§ **YOUR TASK**
Return the lines of the data below in which the string "back" occurs.

--- MATERIAL FOR THE TASK ---

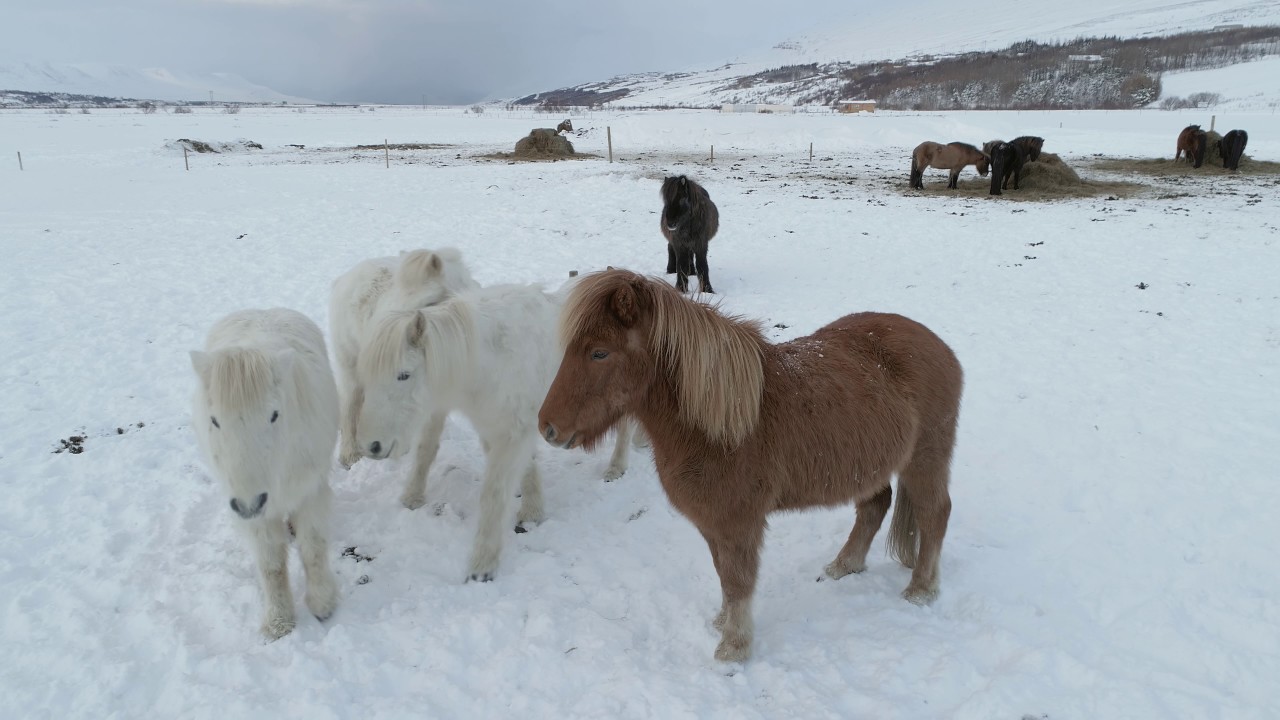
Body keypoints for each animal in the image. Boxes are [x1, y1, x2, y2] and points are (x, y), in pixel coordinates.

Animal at [190, 308, 341, 640]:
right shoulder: (254, 513)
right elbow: (271, 563)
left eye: (274, 415)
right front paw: (279, 622)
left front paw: (322, 603)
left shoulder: (311, 490)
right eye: (214, 420)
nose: (249, 504)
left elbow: (313, 547)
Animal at [354, 281, 639, 582]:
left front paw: (483, 564)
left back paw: (616, 467)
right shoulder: (495, 426)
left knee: (626, 425)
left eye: (403, 375)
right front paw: (532, 510)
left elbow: (493, 494)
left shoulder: (513, 433)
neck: (491, 359)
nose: (371, 446)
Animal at [538, 270, 964, 662]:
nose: (547, 428)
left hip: (925, 459)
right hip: (870, 465)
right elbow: (723, 575)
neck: (718, 425)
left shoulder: (739, 523)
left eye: (599, 353)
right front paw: (722, 623)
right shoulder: (712, 524)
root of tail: (938, 345)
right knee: (875, 506)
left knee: (934, 513)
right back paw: (844, 565)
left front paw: (734, 648)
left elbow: (738, 581)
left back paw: (921, 590)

---

§ **RESPONSE**
left back paw: (616, 467)
right back paw: (844, 565)
left back paw: (921, 590)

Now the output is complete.